:: Textauszug ::

L 4 KR 124/96

Land
Freistaat Bayern
Sozialgericht
Bayerisches LSG
Sachgebiet
Krankenversicherung
Abteilung
4
1. Instanz
SG Nürnberg (FSB)
Aktenzeichen
S 7 Kr 170/95
Datum
2. Instanz
Bayerisches LSG
Aktenzeichen
L 4 KR 124/96
Datum
3. Instanz
Bundessozialgericht
Aktenzeichen
-
Datum
-
Kategorie
Urteil
Leitsätze
1. Von den beitragspflichtigen Gesamtbezügen freiwillig versicherter Rentner sind Unterhaltszahlungen an die getrennt lebende Ehefrau nicht abzusetzen.
2. Dies gilt auch, wenn die Ehefrau selbst freiwillig versichert ist und die Unterhaltszahlung bei der Beitragsbemessung berücksichtigt wird.
I. Die Berufung gegen das Urteil des Sozialgerichts Nürnberg vom 19. September 1996 wird zurückgewiesen.
II. Außergerichtliche Kosten sind nicht zu erstatten.
III. Die Revision wird nicht zugelassen.

Tatbestand:

Streitig ist, ob die Beklagte die Beiträge des Klägers zur freiwilligen Versicherung richtig berechnet.

Der am ...1932 geborene Kläger lebt seit Mai 1992 von seiner Ehefrau getrennt und bezahlt den im Ehevertrag vom 30.03.1994 vereinbarten Trennungsunterhalt. Seit 16.05.1995 bezieht er von der Bundesversicherungsanstalt für Angestellte (BfA) Altersrente. Seit diesem Tag ist er mangels Erfüllung der versicherungsrechtlichen Voraussetzungen nicht mehr Pflichtmitglied, sondern freiwilliges Mitglied der Beklagten. Zusätzlich zur gesetzlichen Rente erhält er eine Rente aus der betrieblichen Altersversorgung. Die getrennt lebende Ehefrau des Klägers ist ebenfalls bereits Rentnerin und freiwillig versichert.

Für das Jahr 1995 hat der Kläger die tatsächlich erbrachten Unterhaltsleistungen steuerrechtlich als Sonderausgaben in Höhe von 14.518,- DM geltend gemacht. Der Kläger beantragte am 01.09.1995 unter Hinweis darauf, daß steuer- und krankenversicherungspflichtiges Einkommen in der Regel Hand in Hand gingen, den Unterhalt der Berechnung seiner Beiträge nicht zugrundezulegen. Seine Ehefrau leiste nochmals für den von ihm bezahlten Unterhalt Beiträge zur Krankenversicherung. Das Finanzamt verfahre nicht so.

:::
:: Entnommenes Material ::

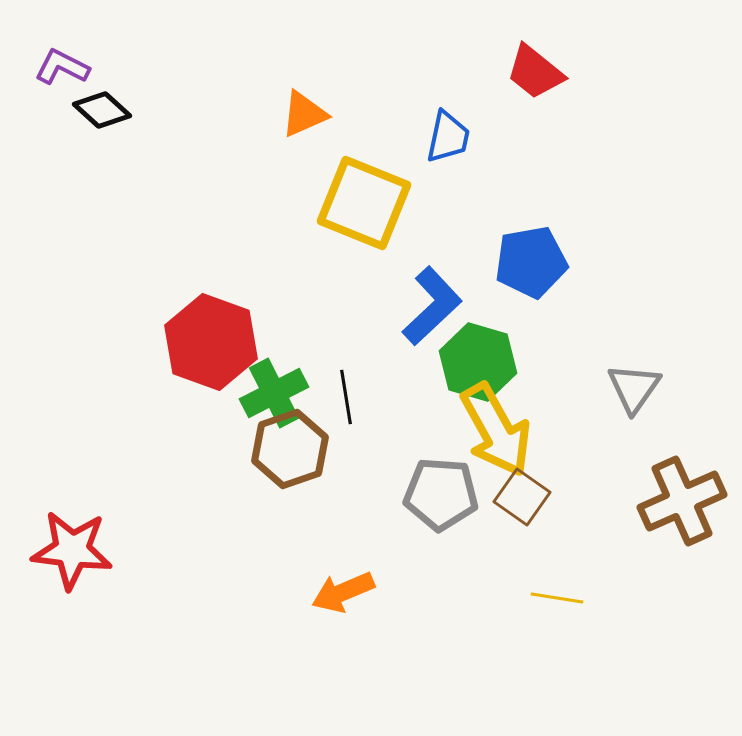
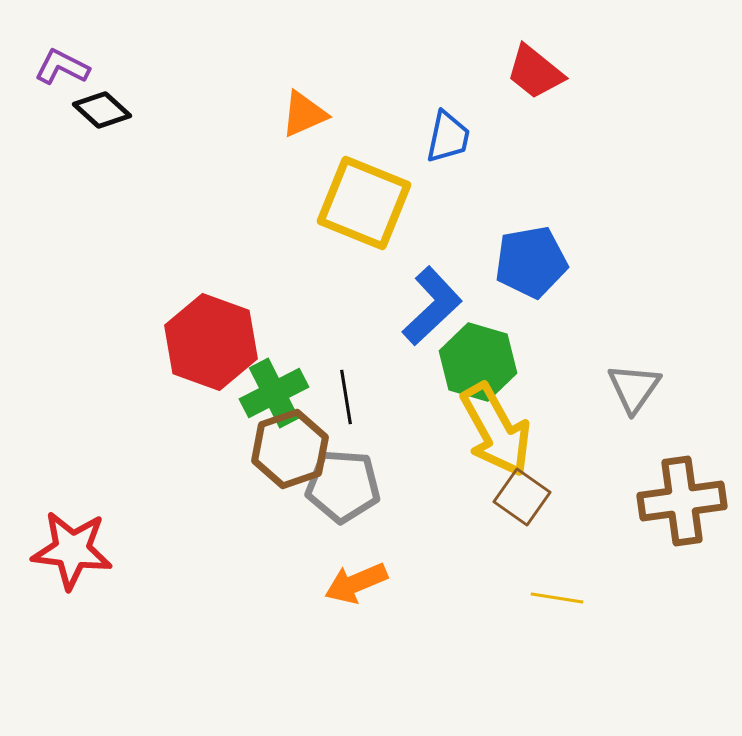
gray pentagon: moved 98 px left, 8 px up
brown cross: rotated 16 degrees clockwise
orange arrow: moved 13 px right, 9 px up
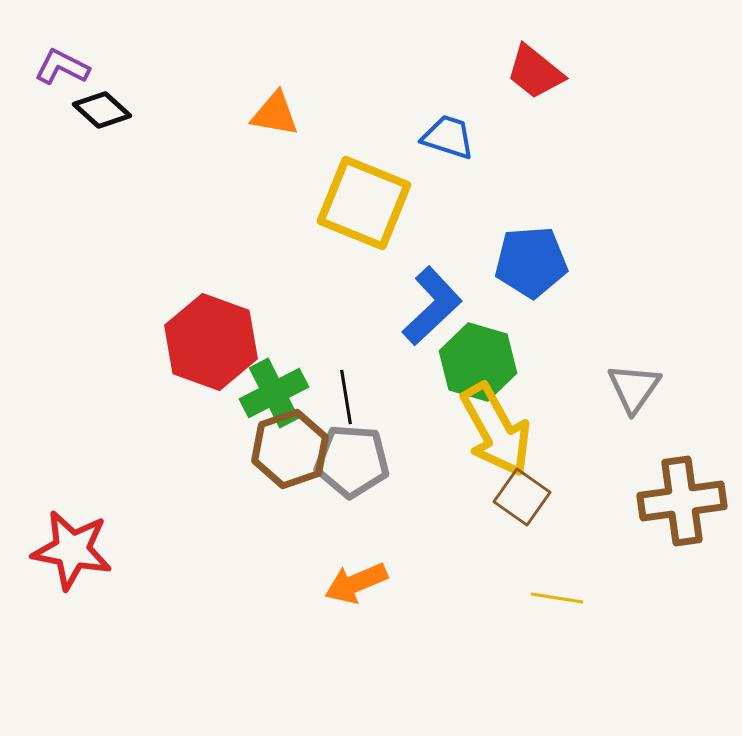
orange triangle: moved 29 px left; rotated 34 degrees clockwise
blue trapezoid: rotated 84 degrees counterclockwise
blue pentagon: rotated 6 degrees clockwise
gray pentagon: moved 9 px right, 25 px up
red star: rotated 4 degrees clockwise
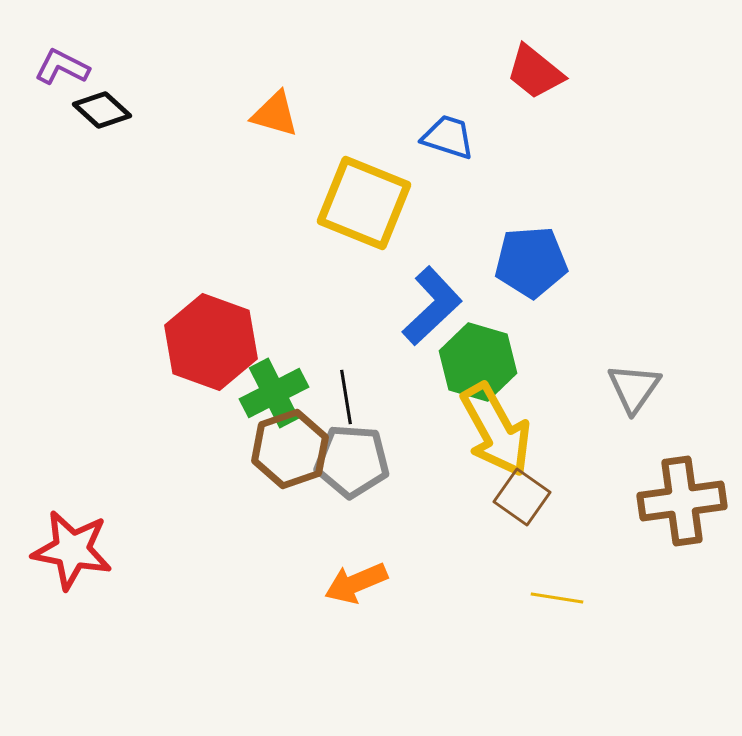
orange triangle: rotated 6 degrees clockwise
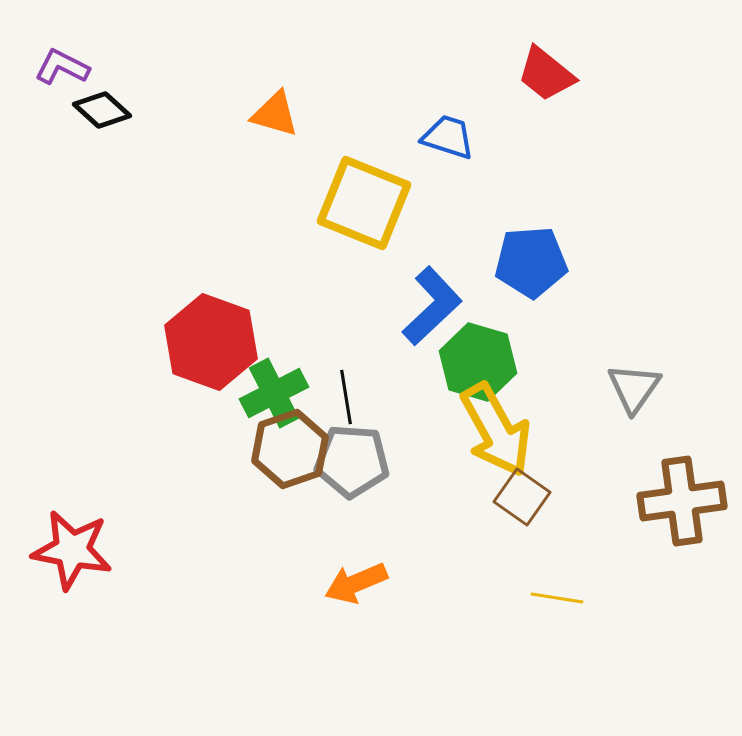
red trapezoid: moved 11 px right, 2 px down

:::
:: Entnommenes Material ::

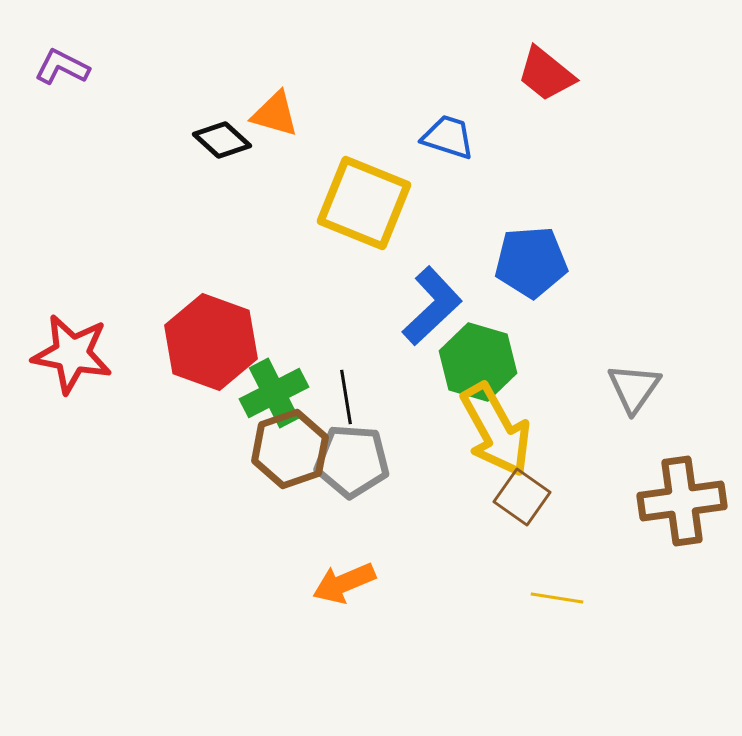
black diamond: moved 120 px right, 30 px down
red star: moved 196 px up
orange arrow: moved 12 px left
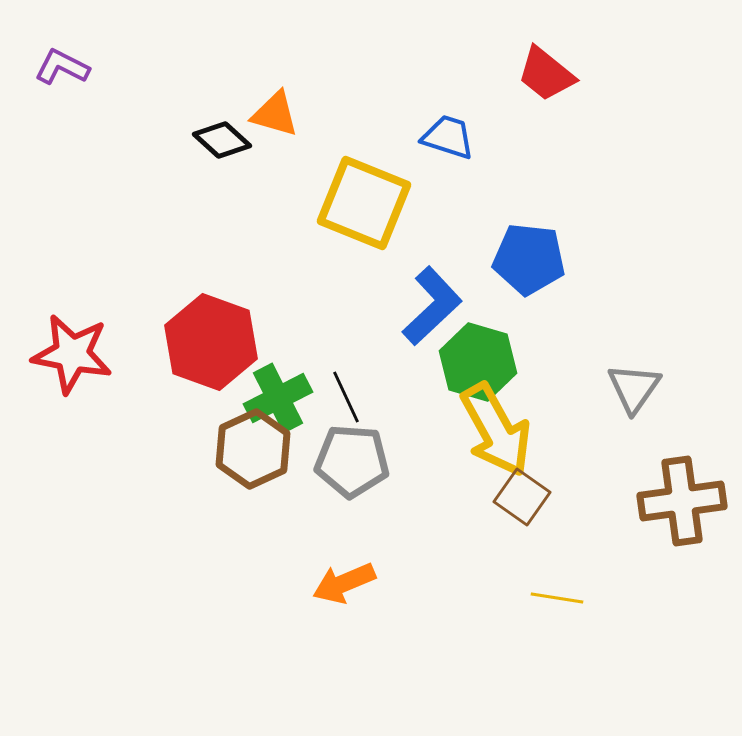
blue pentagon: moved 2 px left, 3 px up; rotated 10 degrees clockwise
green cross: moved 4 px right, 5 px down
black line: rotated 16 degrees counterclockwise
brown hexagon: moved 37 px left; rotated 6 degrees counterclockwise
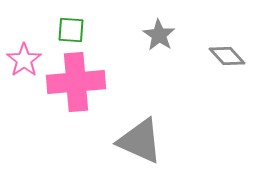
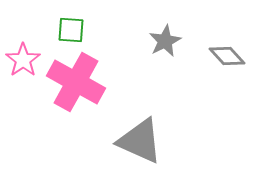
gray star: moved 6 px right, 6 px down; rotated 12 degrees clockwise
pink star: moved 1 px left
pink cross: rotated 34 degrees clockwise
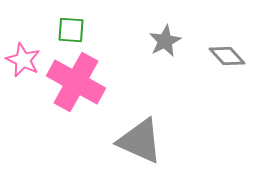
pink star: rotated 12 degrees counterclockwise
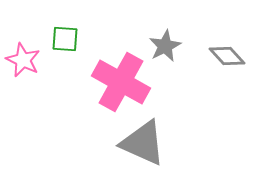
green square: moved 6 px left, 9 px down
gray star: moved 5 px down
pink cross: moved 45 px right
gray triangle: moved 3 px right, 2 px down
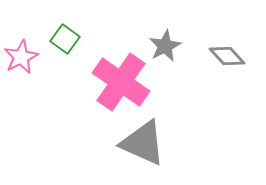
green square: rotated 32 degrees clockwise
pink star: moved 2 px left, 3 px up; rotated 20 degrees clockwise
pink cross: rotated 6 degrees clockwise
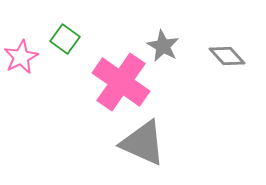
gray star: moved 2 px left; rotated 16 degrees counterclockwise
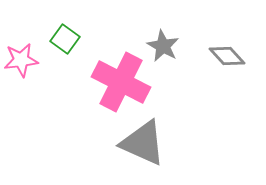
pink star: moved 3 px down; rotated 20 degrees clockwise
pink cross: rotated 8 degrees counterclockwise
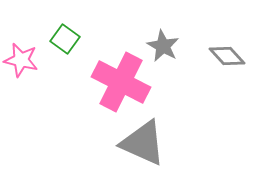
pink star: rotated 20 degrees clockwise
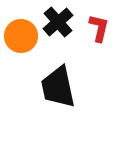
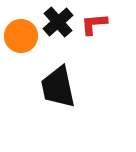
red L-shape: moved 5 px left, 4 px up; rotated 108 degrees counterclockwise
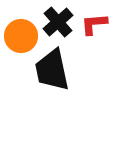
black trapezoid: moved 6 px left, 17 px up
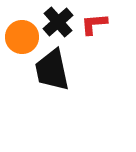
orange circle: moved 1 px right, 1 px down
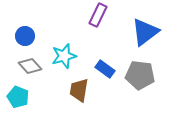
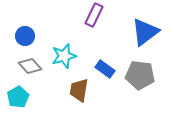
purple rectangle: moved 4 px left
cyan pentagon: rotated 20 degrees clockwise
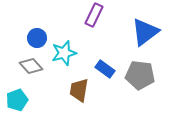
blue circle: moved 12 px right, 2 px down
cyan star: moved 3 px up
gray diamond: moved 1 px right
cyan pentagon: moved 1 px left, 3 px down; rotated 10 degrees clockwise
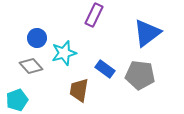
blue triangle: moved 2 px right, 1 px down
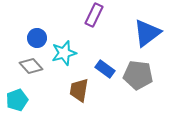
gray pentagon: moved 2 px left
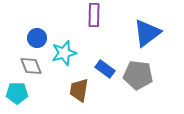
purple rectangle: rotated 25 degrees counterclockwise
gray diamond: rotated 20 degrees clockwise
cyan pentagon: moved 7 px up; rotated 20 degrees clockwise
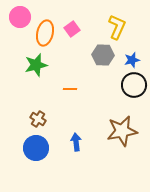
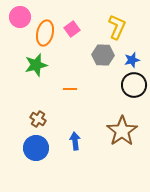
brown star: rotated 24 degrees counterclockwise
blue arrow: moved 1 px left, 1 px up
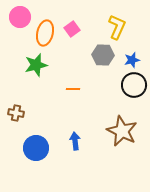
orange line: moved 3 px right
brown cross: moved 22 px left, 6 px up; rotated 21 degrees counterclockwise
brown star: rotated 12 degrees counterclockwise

:::

__Schriftliche Aufgaben__:
a - Welchen Betrag machte der Kläger laut dem Urteil für das Jahr 1995 steuerrechtlich als Sonderausgaben geltend?
b - Stimmen die folgenden Aussagen mit dem Urteil überein? Antworte jeweils mit Ja oder Nein und zitiere die entscheidenden Worte. (i) Der Kläger lebt seit Mai 1992 von seiner Ehefrau getrennt. (ii) Die Revision wird zugelassen. (iii) Die Ehefrau des Klägers ist Pflichtmitglied der Krankenversicherung.
Das Material steht in keinem Zusammenhang mit dem Urteil.

__Erwartete Ergebnisse__:
a - 14.518,- DM

b -
(i) Ja: „Der am ...1932 geborene Kläger lebt seit Mai 1992 von seiner Ehefrau getrennt“
(ii) Nein: „Die Revision wird nicht zugelassen.“
(iii) Nein: „Die getrennt lebende Ehefrau des Klägers ist ebenfalls bereits Rentnerin und freiwillig versichert.“